Lynne: Well, most of the wells from Santa Clarita Water Agency are upstream, so it wouldn't be an issue of them affecting the wells. The wells that would be affected are probably those that are agricultural, fills wells on new land and farming property, which are immediately immediately adjacent to the landfill. But people aren't being served by those that water. There are some wells that are over there by the Valencia Commerce Center in Castaic. However, um, those wells again are upstream from the landfill. But the Water Agency did proactive testing on their wells, and they didn't find any contamination from the landfill yet.


Sage: No. Okay, so what specific actions will the LA Regional Water Quality Control Board take to address the Chiquita Canyon Landfill’s violation of pumping stormwater runoff into local waterways?

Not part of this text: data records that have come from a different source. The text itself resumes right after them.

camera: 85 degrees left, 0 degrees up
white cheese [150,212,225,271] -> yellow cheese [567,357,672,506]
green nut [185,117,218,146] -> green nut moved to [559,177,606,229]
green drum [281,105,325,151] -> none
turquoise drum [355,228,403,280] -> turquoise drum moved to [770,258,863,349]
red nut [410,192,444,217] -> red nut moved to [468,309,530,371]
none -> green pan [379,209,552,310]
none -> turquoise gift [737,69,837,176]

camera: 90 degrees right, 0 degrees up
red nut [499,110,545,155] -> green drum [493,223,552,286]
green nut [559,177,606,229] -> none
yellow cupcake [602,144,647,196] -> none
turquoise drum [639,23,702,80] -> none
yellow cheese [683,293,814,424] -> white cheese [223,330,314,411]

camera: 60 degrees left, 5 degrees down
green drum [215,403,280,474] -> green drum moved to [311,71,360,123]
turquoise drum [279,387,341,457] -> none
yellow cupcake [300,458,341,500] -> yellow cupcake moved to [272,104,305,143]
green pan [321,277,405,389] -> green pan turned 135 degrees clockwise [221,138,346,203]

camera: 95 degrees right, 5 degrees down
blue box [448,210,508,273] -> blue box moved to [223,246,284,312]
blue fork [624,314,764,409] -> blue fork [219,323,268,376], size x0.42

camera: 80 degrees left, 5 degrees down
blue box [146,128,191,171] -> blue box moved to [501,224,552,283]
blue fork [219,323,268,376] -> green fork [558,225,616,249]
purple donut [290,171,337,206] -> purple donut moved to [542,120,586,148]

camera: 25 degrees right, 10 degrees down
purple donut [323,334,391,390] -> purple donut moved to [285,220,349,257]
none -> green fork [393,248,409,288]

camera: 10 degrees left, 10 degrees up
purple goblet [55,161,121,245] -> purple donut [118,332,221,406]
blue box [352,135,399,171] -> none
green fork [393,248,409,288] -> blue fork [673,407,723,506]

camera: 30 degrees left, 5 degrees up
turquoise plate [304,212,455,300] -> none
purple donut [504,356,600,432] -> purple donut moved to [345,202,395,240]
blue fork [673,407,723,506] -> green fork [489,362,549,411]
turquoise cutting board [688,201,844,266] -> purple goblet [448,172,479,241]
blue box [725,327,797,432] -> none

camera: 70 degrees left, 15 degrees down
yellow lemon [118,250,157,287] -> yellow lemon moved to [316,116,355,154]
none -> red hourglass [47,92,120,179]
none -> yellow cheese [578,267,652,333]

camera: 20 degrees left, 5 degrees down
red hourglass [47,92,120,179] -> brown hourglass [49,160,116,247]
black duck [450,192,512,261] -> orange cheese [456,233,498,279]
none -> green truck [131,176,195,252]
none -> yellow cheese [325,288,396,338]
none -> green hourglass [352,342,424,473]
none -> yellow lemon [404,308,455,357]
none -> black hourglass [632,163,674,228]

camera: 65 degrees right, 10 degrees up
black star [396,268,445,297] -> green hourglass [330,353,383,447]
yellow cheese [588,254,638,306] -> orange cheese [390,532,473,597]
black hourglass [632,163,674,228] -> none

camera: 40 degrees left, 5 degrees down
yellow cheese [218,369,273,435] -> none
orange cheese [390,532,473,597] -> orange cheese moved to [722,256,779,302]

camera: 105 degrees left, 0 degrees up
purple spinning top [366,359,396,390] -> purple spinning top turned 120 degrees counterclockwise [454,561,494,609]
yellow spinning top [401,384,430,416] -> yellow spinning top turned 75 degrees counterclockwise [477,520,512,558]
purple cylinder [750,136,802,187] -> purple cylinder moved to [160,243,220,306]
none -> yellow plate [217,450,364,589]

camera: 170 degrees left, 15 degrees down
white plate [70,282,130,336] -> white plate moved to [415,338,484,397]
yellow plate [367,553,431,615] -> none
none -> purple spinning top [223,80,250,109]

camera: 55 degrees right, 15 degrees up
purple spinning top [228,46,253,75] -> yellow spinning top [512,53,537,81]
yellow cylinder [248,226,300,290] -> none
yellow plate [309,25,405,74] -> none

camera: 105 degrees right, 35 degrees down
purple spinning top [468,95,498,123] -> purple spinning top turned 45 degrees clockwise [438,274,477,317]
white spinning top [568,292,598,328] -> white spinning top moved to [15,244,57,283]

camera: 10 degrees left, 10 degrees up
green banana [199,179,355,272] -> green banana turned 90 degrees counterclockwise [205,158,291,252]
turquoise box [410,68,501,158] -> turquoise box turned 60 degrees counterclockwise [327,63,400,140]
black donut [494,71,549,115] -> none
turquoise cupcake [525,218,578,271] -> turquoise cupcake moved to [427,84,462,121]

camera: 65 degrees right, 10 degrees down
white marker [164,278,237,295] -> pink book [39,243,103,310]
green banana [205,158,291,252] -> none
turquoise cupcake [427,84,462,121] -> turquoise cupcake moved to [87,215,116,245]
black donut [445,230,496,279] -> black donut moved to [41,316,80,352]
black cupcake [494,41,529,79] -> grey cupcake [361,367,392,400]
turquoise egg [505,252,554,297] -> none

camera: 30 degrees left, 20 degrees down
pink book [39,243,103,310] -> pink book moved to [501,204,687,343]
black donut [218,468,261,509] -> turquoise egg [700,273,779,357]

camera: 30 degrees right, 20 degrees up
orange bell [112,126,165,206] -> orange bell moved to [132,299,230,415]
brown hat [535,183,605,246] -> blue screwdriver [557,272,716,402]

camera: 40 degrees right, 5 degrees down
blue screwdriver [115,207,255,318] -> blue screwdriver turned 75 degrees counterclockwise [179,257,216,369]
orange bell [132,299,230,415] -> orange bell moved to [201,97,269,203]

Lynne: Well, that's a pretty big fine. I think they can. I don't know what the board will do, but that's probably a pretty big fine. Um, their notices always say you can be fined $70,000 a day, and I think they had the pump removed pretty fast for that notice, but, um, they're in some really big trouble already with other issues. So, um, I'm sure it's going to end up being a big fine, but it takes a while for them to go through that because it's a legal issue. So they have to it's almost like a court process. They have to give them the notice, and then they go and try to have a hearing and find out. Exactly how long the violation had been going on, and then they will, uh, give them a fine.


Sage: Okay, so what are some long-term solutions that are being considered to prevent future contamination from the landfill?


Lynne: Well, I don't know that there are any. They really don't know what caused this. We have some ideas. They said originally that, uh. If you mix metals and ash, you can have this kind of reaction. Now they've put a lot of auto shredder waste in that landfill. It used to be allowed. It's not allowed anymore. And of course, there was all kinds of ash from the Woolsey Fire. They allowed extra dumping to go in from the debris from the Woolsey Fire. And everybody had a lot of concern about that because, you know, what's next to Rocketdyne? And people thought, oh, was any of that ash radioactive? I don't know if it was tested or not.


Sage: So this trash is coming not just from Santa Clarita. It's coming from all over. Right?


Lynne: Right. All over LA and outside of LA County. So only 10% of that trash comes from our area, which to me, I think is really wrong. I think people ought to try to take the care, take care of their own trash because, um, it we've become a regional dumping ground. I don't know if anybody in the valley realizes that, but we are a regional dumping ground for all of Los Angeles County, and there's only essentially two landfills still open in LA County. One is sunshine and which is just south of us, and the other one is Chiquita. So we are getting a lot of trash from everywhere, and it's creating a huge problem.


Sage: Yeah. So how are the results of this investigation into the landfills contamination be communicated to the public?


Lynne: Well, the EPA is setting up a website that you can go to and find out what's going on. But also if you want to sign up for our newsletter, we report on it fairly often, and we inform everybody when meetings are coming up, like there's a community advisory, uh, uh, meeting. And it's an advisory committee that was set up by the county to keep people informed. Often it is a, um, chance for the landfill operator to really tell everybody his side of it. So sometimes you don't get as good of information as you might wish, but you can find out a lot of stuff from just being involved in that. And if you want to sign up for our newsletter, you could do it at, uh, scope org. That's our website and SCOPE stands for Santa Clarita Organization for planning and the environment.


Sage: All right. Well thank you, Lynne, I appreciate, uh, your input. And we'll keep on top of this, and we'll invite you back later to talk more about Chiquita Canyon Landfill.


Lynne: Okay. Thank you so much for having me. I think it's an important topic and people should really know about it. So maybe they think about not putting so much trash or buying stuff and just throwing it away. Who knows, maybe it could be solved that way.